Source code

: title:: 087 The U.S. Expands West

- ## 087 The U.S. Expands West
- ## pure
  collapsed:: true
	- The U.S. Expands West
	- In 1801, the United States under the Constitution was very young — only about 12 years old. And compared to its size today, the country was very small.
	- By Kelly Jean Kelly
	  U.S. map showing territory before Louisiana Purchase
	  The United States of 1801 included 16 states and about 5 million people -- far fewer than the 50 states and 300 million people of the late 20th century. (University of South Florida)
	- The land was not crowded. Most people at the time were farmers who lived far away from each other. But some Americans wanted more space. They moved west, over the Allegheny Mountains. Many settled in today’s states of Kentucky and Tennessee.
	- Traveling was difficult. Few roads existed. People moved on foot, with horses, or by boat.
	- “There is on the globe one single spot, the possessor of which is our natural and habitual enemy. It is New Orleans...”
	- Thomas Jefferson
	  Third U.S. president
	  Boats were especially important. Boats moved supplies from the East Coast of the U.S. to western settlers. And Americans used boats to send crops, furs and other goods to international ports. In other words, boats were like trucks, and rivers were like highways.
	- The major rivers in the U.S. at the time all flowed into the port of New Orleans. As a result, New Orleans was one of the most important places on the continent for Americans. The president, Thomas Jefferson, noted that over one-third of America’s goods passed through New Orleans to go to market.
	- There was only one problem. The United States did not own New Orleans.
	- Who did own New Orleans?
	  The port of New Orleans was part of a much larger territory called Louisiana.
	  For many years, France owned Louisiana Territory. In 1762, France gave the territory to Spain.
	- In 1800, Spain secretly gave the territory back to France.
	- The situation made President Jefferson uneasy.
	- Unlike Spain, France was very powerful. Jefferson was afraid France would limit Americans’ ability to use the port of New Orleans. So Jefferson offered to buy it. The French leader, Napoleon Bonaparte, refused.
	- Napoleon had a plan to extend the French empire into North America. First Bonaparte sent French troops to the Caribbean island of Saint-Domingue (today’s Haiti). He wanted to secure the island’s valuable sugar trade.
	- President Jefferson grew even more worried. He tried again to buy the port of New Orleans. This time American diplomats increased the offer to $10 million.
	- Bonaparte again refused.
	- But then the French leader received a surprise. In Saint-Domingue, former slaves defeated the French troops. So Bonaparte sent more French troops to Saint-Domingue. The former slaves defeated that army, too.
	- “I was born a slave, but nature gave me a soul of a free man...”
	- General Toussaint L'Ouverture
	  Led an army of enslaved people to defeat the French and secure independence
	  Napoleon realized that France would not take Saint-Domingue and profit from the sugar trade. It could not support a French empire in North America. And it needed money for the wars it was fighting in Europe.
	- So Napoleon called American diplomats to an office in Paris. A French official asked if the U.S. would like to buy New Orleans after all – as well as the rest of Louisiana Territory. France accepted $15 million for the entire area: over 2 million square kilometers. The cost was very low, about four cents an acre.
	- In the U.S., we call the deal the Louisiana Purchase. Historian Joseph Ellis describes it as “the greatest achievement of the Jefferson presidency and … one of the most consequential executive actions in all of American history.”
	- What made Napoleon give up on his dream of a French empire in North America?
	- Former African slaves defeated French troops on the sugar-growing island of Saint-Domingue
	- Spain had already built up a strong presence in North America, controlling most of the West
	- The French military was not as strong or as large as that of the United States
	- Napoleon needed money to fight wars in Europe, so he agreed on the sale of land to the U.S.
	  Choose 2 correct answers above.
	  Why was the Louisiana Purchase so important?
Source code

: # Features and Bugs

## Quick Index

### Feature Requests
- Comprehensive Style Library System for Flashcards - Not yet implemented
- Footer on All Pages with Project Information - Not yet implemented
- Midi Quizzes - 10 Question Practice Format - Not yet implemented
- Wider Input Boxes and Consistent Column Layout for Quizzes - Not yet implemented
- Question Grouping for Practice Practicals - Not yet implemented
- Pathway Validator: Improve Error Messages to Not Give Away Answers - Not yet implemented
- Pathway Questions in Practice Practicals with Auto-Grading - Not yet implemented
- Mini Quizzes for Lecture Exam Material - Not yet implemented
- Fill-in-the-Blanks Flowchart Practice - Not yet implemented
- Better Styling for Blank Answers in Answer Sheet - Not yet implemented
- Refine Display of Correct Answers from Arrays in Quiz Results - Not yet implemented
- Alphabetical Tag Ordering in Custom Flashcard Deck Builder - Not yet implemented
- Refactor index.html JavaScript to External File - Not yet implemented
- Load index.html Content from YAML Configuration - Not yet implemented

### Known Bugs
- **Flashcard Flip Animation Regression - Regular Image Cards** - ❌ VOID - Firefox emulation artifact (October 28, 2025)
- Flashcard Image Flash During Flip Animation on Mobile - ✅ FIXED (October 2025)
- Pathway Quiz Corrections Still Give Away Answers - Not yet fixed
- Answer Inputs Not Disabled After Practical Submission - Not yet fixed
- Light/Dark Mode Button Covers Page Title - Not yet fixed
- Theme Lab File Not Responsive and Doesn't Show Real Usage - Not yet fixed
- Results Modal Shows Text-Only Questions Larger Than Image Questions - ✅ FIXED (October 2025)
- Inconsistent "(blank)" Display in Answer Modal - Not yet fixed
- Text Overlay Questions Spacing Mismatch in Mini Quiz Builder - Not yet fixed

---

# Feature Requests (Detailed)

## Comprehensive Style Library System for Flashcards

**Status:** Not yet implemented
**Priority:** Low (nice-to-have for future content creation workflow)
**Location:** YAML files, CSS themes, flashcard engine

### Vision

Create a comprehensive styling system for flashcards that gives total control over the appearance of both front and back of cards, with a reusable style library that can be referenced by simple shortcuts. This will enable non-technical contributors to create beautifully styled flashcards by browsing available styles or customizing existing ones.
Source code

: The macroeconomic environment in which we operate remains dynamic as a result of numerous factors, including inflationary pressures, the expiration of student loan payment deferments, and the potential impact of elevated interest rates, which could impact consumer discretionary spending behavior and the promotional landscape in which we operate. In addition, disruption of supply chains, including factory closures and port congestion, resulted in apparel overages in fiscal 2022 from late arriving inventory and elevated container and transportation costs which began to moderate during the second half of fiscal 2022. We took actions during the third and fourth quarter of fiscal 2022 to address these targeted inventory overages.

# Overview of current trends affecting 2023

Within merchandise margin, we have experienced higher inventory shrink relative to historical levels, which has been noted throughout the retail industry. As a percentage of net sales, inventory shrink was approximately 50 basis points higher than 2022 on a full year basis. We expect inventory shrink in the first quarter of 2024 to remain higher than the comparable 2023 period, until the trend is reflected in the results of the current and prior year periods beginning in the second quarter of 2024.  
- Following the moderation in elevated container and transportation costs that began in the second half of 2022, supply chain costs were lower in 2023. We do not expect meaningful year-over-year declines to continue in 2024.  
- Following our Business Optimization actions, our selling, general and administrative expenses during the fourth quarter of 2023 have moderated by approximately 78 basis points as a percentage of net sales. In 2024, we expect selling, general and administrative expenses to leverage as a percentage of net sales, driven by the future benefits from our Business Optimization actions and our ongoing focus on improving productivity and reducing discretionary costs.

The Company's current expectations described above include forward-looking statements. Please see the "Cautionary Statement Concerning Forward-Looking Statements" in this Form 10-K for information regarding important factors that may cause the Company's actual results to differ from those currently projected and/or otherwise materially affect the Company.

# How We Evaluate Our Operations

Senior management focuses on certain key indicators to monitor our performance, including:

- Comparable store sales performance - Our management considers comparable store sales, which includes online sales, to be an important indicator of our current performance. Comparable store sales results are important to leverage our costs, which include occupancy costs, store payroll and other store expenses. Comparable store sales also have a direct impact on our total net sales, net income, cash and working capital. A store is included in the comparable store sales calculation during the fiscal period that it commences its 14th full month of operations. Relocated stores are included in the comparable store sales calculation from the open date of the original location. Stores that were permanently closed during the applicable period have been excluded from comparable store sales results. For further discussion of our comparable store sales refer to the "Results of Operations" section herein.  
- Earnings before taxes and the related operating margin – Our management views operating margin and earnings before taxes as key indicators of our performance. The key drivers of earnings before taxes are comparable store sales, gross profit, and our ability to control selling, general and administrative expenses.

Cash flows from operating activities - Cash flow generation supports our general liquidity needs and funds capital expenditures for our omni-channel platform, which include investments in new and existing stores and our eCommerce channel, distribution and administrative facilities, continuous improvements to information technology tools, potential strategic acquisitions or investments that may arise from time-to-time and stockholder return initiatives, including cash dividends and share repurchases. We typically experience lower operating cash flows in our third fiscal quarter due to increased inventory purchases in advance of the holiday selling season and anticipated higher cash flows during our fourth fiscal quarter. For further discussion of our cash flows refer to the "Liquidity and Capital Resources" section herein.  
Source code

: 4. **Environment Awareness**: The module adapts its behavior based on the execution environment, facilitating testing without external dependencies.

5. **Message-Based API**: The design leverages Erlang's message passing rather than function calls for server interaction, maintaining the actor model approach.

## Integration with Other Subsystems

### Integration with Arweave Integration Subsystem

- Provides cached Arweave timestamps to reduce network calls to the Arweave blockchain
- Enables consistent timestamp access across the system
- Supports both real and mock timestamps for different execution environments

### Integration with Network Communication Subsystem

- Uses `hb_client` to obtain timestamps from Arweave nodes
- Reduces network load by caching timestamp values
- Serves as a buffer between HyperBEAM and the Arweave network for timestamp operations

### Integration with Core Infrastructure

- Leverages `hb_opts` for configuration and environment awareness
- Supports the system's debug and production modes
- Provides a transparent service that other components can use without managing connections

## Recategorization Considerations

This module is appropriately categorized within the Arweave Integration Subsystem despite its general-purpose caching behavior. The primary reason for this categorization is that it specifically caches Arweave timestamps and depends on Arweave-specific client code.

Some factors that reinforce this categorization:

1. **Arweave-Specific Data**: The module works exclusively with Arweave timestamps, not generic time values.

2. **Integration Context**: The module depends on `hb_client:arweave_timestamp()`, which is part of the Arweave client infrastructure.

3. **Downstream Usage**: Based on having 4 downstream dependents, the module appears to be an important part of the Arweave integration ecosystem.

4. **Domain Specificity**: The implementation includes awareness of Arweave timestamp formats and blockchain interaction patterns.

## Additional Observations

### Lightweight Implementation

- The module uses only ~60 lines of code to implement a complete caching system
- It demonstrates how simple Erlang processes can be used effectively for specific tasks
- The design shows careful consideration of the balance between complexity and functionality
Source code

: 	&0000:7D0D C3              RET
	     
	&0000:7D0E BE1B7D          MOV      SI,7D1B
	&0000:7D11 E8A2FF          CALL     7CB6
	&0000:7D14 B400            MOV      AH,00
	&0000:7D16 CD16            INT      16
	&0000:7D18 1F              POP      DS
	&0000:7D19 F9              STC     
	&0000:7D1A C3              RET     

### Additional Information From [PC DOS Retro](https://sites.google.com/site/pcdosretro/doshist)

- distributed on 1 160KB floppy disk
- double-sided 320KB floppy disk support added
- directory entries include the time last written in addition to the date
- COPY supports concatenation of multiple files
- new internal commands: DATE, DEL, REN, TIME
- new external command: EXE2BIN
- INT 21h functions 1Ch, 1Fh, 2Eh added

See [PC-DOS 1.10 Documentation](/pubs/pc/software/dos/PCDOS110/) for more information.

> **TASK DIRECTIONS**
Reproduce the lines of the entries above from the one with "- Midi Quizzes" to the one with "- Question Grouping", both included, exactly and without any other line.

> **EXPECTED ANSWER**
- Midi Quizzes - 10 Question Practice Format - Not yet implemented
- Wider Input Boxes and Consistent Column Layout for Quizzes - Not yet implemented
- Question Grouping for Practice Practicals - Not yet implemented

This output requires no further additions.